Brief => Pick out all lines of the entries that include the word "chapteropen" and copy them.

Source data =>
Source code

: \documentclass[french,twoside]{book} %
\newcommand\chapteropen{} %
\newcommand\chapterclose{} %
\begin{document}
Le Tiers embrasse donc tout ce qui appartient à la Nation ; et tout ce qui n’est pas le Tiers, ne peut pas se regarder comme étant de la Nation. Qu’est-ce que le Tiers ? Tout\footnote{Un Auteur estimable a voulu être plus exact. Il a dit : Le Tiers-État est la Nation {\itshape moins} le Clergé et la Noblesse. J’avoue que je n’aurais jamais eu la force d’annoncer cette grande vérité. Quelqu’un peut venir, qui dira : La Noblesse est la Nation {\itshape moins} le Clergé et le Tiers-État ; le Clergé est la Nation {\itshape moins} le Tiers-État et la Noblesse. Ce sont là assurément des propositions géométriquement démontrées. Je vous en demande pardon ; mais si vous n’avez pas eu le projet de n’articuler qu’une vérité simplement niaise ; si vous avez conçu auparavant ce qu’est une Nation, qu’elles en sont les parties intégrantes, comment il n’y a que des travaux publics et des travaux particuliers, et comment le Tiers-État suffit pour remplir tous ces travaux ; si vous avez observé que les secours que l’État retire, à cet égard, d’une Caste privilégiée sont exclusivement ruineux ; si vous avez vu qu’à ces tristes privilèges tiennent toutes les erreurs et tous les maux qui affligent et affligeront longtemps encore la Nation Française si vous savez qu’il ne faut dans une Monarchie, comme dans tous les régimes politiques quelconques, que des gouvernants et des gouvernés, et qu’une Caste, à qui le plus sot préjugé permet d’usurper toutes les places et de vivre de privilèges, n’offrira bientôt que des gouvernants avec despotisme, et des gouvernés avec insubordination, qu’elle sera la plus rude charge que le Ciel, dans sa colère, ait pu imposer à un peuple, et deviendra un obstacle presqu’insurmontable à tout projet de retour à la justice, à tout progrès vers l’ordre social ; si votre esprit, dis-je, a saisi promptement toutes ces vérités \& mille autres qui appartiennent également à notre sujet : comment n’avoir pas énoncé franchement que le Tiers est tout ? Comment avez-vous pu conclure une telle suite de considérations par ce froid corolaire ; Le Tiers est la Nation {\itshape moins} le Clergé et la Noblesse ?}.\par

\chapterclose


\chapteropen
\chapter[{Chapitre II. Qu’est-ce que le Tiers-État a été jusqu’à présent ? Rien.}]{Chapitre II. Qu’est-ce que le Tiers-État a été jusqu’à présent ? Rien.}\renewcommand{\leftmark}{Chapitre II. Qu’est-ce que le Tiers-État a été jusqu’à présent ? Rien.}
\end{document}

Exercise output =>
\newcommand\chapteropen{} %
\chapteropen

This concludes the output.